### Supplied information
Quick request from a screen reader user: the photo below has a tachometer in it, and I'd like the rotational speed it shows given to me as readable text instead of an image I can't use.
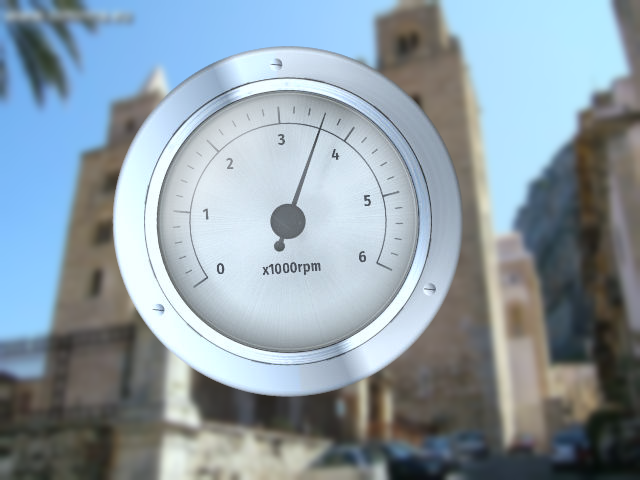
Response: 3600 rpm
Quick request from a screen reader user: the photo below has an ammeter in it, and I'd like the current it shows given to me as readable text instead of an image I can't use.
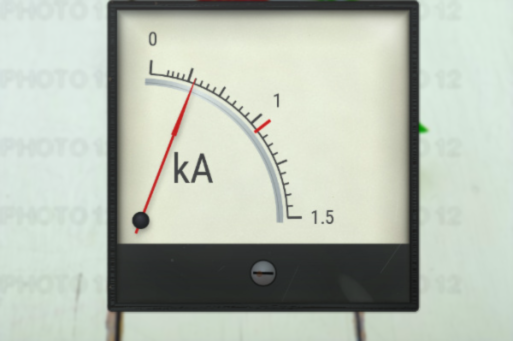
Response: 0.55 kA
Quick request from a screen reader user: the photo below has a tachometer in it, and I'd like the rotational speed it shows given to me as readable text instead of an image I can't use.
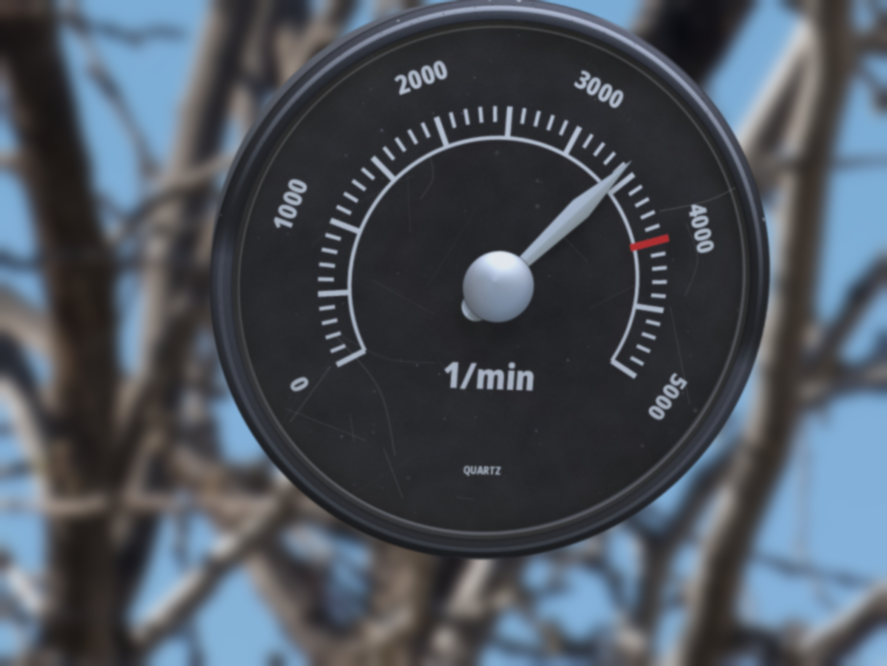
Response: 3400 rpm
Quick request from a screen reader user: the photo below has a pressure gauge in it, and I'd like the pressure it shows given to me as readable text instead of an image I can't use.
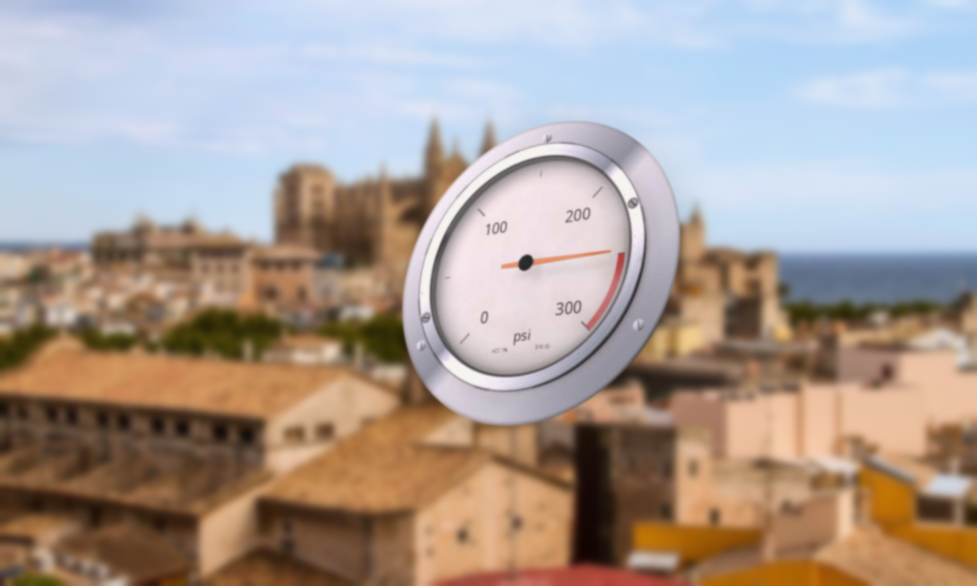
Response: 250 psi
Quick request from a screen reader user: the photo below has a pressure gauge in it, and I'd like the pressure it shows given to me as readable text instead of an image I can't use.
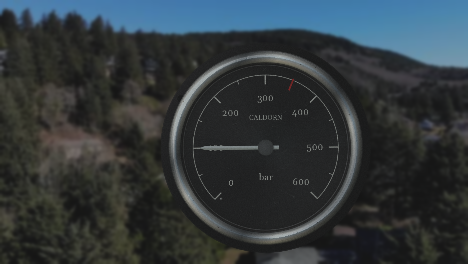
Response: 100 bar
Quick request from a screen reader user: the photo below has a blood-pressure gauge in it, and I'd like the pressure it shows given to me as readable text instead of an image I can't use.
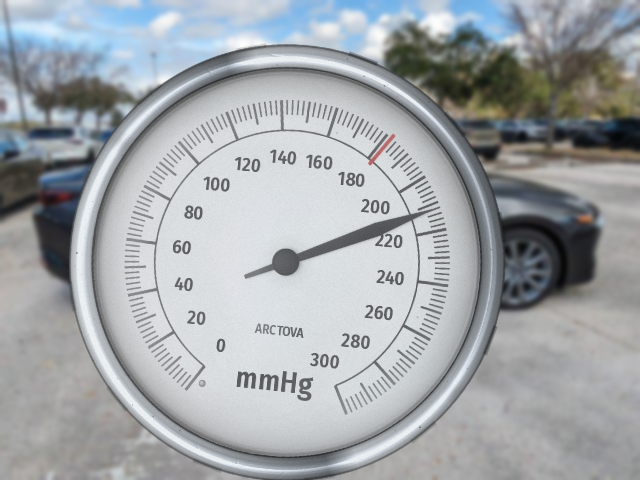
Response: 212 mmHg
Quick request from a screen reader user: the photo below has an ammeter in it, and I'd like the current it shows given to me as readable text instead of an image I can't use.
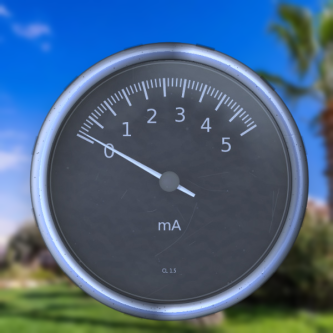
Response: 0.1 mA
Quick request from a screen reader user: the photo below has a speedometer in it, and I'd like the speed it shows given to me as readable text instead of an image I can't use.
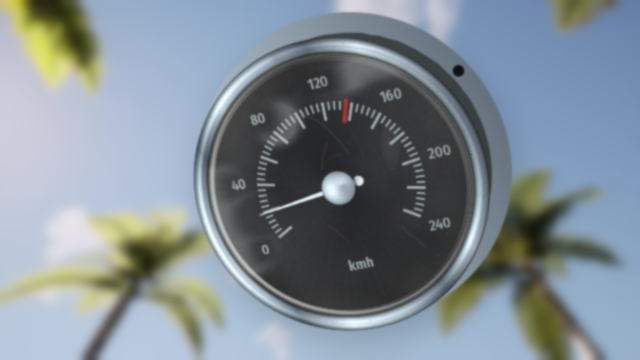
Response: 20 km/h
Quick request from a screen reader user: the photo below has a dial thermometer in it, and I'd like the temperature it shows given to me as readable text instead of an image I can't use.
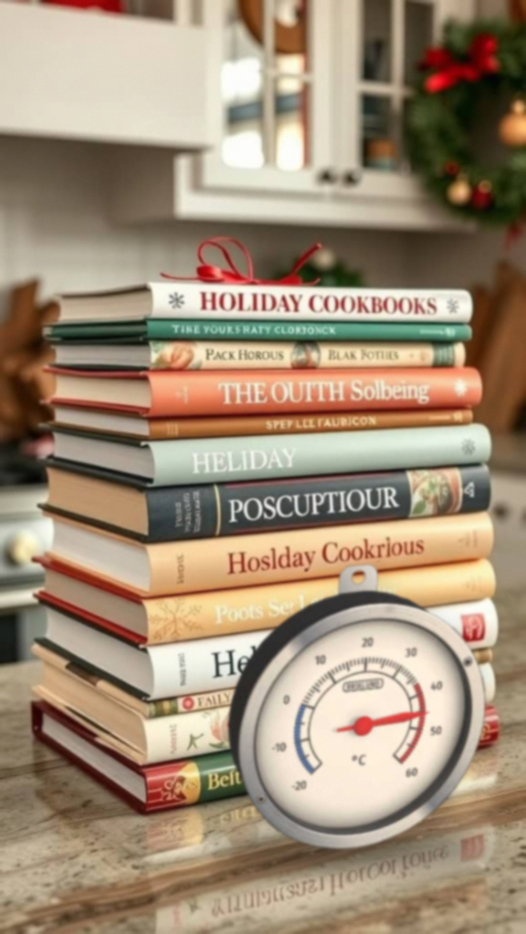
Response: 45 °C
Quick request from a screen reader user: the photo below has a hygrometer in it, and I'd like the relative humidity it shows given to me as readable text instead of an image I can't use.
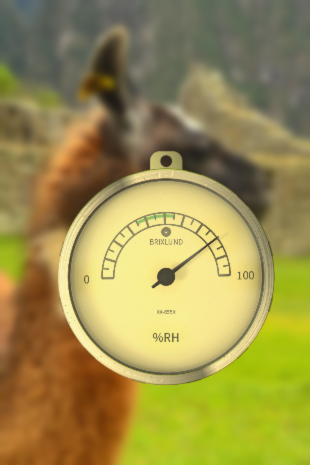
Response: 80 %
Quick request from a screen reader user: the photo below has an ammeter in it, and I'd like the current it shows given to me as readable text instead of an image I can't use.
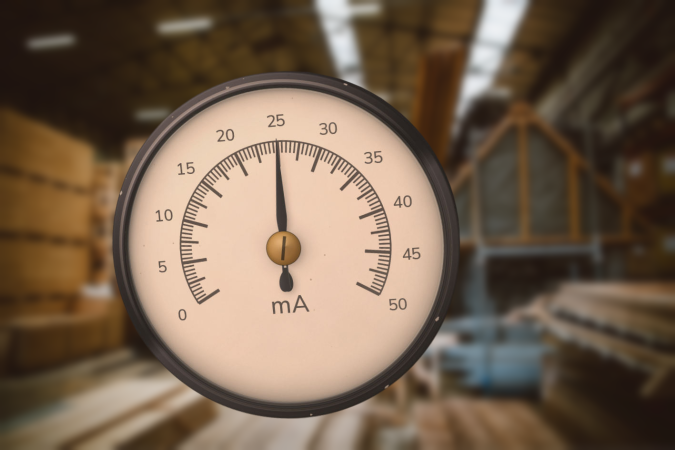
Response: 25 mA
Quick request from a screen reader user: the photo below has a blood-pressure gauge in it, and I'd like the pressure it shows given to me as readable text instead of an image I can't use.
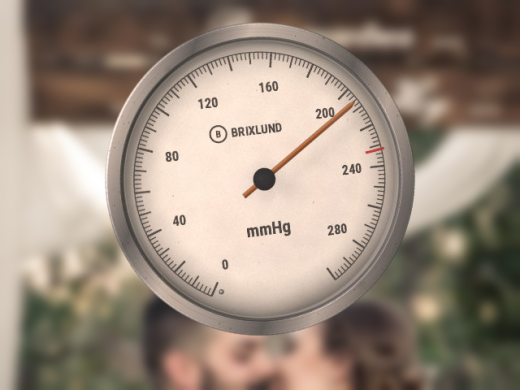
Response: 206 mmHg
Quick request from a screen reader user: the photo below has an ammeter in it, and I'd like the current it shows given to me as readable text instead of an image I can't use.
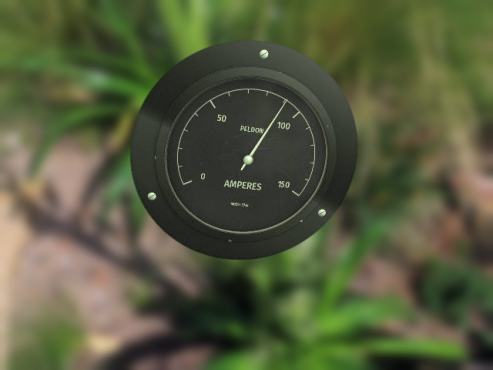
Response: 90 A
######
What you should do -
Change "screen reader user" to "low-vision user" throughout the data above and give back every line with nothing else altered. Leave the pictures out.

Your response -
Quick request from a low-vision user: the photo below has a tachometer in it, and I'd like the rotational speed it shows given to me as readable text instead of an image I can't use.
Response: 3600 rpm
Quick request from a low-vision user: the photo below has an ammeter in it, and I'd like the current it shows given to me as readable text instead of an image I can't use.
Response: 0.55 kA
Quick request from a low-vision user: the photo below has a tachometer in it, and I'd like the rotational speed it shows given to me as readable text instead of an image I can't use.
Response: 3400 rpm
Quick request from a low-vision user: the photo below has a pressure gauge in it, and I'd like the pressure it shows given to me as readable text instead of an image I can't use.
Response: 250 psi
Quick request from a low-vision user: the photo below has a pressure gauge in it, and I'd like the pressure it shows given to me as readable text instead of an image I can't use.
Response: 100 bar
Quick request from a low-vision user: the photo below has a blood-pressure gauge in it, and I'd like the pressure it shows given to me as readable text instead of an image I can't use.
Response: 212 mmHg
Quick request from a low-vision user: the photo below has an ammeter in it, and I'd like the current it shows given to me as readable text instead of an image I can't use.
Response: 0.1 mA
Quick request from a low-vision user: the photo below has a speedometer in it, and I'd like the speed it shows given to me as readable text instead of an image I can't use.
Response: 20 km/h
Quick request from a low-vision user: the photo below has a dial thermometer in it, and I'd like the temperature it shows given to me as readable text instead of an image I can't use.
Response: 45 °C
Quick request from a low-vision user: the photo below has a hygrometer in it, and I'd like the relative humidity it shows given to me as readable text instead of an image I can't use.
Response: 80 %
Quick request from a low-vision user: the photo below has an ammeter in it, and I'd like the current it shows given to me as readable text instead of an image I can't use.
Response: 25 mA
Quick request from a low-vision user: the photo below has a blood-pressure gauge in it, and I'd like the pressure it shows given to me as readable text instead of an image I can't use.
Response: 206 mmHg
Quick request from a low-vision user: the photo below has an ammeter in it, and I'd like the current it shows given to me as readable text instead of an image I can't use.
Response: 90 A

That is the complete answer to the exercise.